The Best Wisdom I Ever Received

Best of the Best of the Best

In a workshop that was a bit of a fusion between twelve-step recovery, forgiveness practice, and spirituality, someone asked me what I thought was the “best of the best of the best” wisdom I had received in my journey. It produced a really interesting conversation with those in attendance, and caused me to continue to ponder the question. There is so much information that comes at us, from endless sources. It really can be quite difficult to discern.

As I’ve contemplated the issue, I finally arrived at what feels like the correct question. What wisdom or practices have made the biggest difference and why?

The first came to me from a book, The Kingdom of God is Within You by Leo Tolstoy, which turns out to have been instrumental to Gandhi in his practice of non-violence, which in turn influenced Martin Luther King, Jr. However, Tolstoy’s thoughts were merely an entry point. I came to understand one thing I’d simply been unable to see. The twelve steps suggest that whenever we believe we have a problem, it’s not outside us, but with our inner relationship to the apparent problem.

The real problem is within us, so too is the solution. If you want to change anything externally, start within.

I was blown away that I had never truly understood. Nothing in the outside world is actually my problem. While I may need to take action to address or remedy something, all the important work is an inside job. That awareness has revolutionized my approach to life. I always look first to understand the source of my frustrations, anger, discontent and the like.

The second bit of wisdom emerges from the first. If it’s true that everything is an inside job, I can let you off the hook. There is no place for judgment or condemnation in my framework for living. And if that is true, then I likewise might as well surrender my opinions about life and my life as well. It turns out that most of my opinions are not just unhelpful, but irrelevant. No matter how I feel about something, it is unlikely to alter that thing in any way. People and life have their ways no matter what I may think of them.

Accepting life and people on the terms they offer is a magic elixir.

Once again, that does not mean I do not take action where it is warranted. Rather I can let go of my endless list of expectations and ideals, which allows me to deal with reality. Given that I now know I am often in denial or delusion, acting consistent with the way things really are is an amazing proposition.

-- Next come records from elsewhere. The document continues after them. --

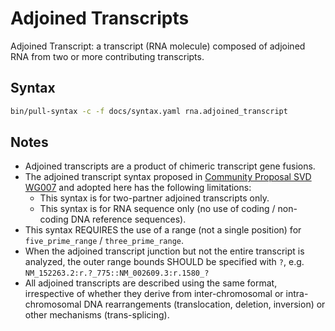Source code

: # Adjoined Transcripts

<!-- ## Definition -->

Adjoined Transcript: a transcript (RNA molecule) composed of adjoined RNA from two or more contributing transcripts.

## Syntax

```sh exec="true"
bin/pull-syntax -c -f docs/syntax.yaml rna.adjoined_transcript
```

## Notes
- Adjoined transcripts are a product of chimeric transcript gene fusions.
- The adjoined transcript syntax proposed in [Community Proposal SVD WG007](../../consultation/SVD-WG007.md) and adopted
  here has the following limitations:
    - This syntax is for two-partner adjoined transcripts only.
    - This syntax is for RNA sequence only (no use of coding / non-coding DNA reference sequences).
- This syntax REQUIRES the use of a range (not a single position) for `five_prime_range` / `three_prime_range`.
- When the adjoined transcript junction but not the entire transcript is analyzed, the outer range bounds SHOULD be
  specified with `?`, e.g. `NM_152263.2:r.?_775::NM_002609.3:r.1580_?`
- All adjoined transcripts are described using the same format, irrespective of whether they derive
  from inter-chromosomal or intra-chromosomal DNA rearrangements (translocation, deletion, inversion)
  or other mechanisms (trans-splicing).
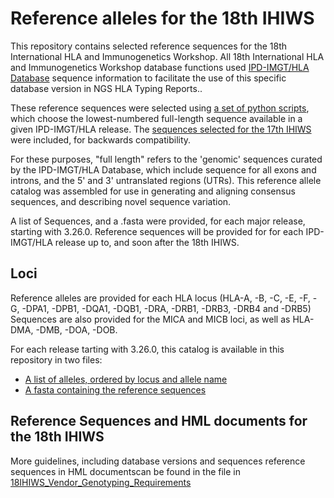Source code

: # Reference alleles for the 18th IHIWS
This repository contains selected reference sequences for the 18th International HLA and Immunogenetics Workshop. All 18th International HLA and Immunogenetics Workshop database functions used [IPD-IMGT/HLA Database](https://www.ebi.ac.uk/ipd/imgt/hla/) sequence information to facilitate the use of this specific database version in NGS HLA Typing Reports..

These reference sequences were selected using [a set of python scripts](https://github.com/IHIW/bioinformatics/tree/master/reference_alleles/generate_references), which choose the lowest-numbered full-length sequence available in a given IPD-IMGT/HLA release. The [sequences selected for the 17th IHIWS](https://github.com/IHIW/bioinformatics/tree/master/reference_alleles/3.25.0_catalog) were included, for backwards compatibility.

For these purposes, "full length" refers to the 'genomic' sequences curated by the IPD-IMGT/HLA Database, which include sequence for all exons and introns, and the 5' and 3' untranslated regions (UTRs). This reference allele catalog was assembled for use in generating and aligning consensus sequences, and describing novel sequence variation. 

A list of Sequences, and a .fasta were provided, for each major release, starting with 3.26.0.  Reference sequences will be provided for for each IPD-IMGT/HLA release up to, and soon after the 18th IHIWS.

## Loci
Reference alleles are provided for each HLA locus (HLA-A, -B, -C, -E, -F, -G, -DPA1, -DPB1, -DQA1, -DQB1, -DRA, -DRB1, -DRB3, -DRB4 and -DRB5) Sequences are also provided for the MICA and MICB loci, as well as HLA-DMA, -DMB, -DOA, -DOB.

For each release tarting with 3.26.0, this catalog is available in this repository in two files: 
- [A list of alleles, ordered by locus and allele name](https://github.com/IHIW/bioinformatics/blob/master/reference_alleles/3.42.0_catalog/3.42.0_Reference_Alleles.txt)
- [A fasta containing the reference sequences](https://github.com/IHIW/bioinformatics/blob/master/reference_alleles/3.42.0_catalog/3.42.0_Reference_Alleles.txt)

## Reference Sequences and HML documents for the 18th IHIWS
More guidelines, including database versions and sequences reference sequences in HML documentscan be found in the file in [18IHIWS_Vendor_Genotyping_Requirements](https://github.com/IHIW/bioinformatics/blob/master/reference_alleles/18IHIWS_Vendor_Genotyping_Requirements.md)

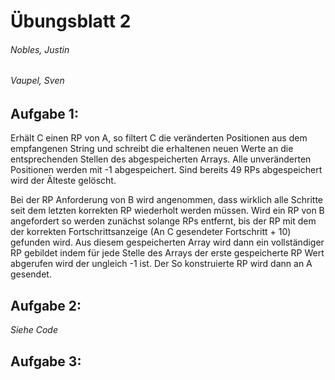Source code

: # Übungsblatt 2
###### Nobles, Justin
###### Vaupel, Sven

## Aufgabe 1:

Erhält C einen RP von A, so filtert C die veränderten Positionen aus dem empfangenen String und schreibt die erhaltenen neuen Werte an die entsprechenden Stellen des abgespeicherten Arrays.
Alle unveränderten Positionen werden mit -1 abgespeichert.
Sind bereits 49 RPs abgespeichert wird der Älteste gelöscht.

Bei der RP Anforderung von B wird angenommen, dass wirklich alle Schritte seit dem letzten korrekten RP wiederholt werden müssen.
Wird ein RP von B angefordert so werden zunächst solange RPs entfernt, bis der RP mit dem der korrekten Fortschrittsanzeige (An C gesendeter Fortschritt + 10) gefunden wird.
Aus diesem gespeicherten Array wird dann ein vollständiger RP gebildet indem für jede Stelle des Arrays der erste gespeicherte RP Wert abgerufen wird der ungleich -1 ist.
Der So konstruierte RP wird dann an A gesendet.

## Aufgabe 2:

_Siehe Code_

## Aufgabe 3:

Last, and perhaps most difficult has been the idea of one day at a time, or one moment at a time if you prefer. While there may be some value in surveying one’s past in order to gain better understanding, and value in planning simply for the sake of analyzing what we may intend to do, there is actually nothing other than the now. Even Albert Einstein said time is an illusion. But it took meditation practice to teach me just how distracted I can be as well as how sweet can be the moment in which we are hanging on the edge of the present.

Everything that matters is right here and right now.

All my troubles exist somewhere else.

When Eckhart Tolle uses the phrase for which he titled his book, The Power of Now, he is pointing us powerfully toward power. Someone once told me there is not God of yesterday or tomorrow. And yet, as any of us can attest, it is so very easy for our attentions to be elsewhere.

Seeing True™

We have been invited to the party of life as privileged guests. It is not about us, or even for us. Yet we are beneficiaries.

Seeing True™ in Action

Nothing of significant benefit comes to us without effort on our part. At a minimum we must practice in order to progress.

What efforts will you make today? Why or why not?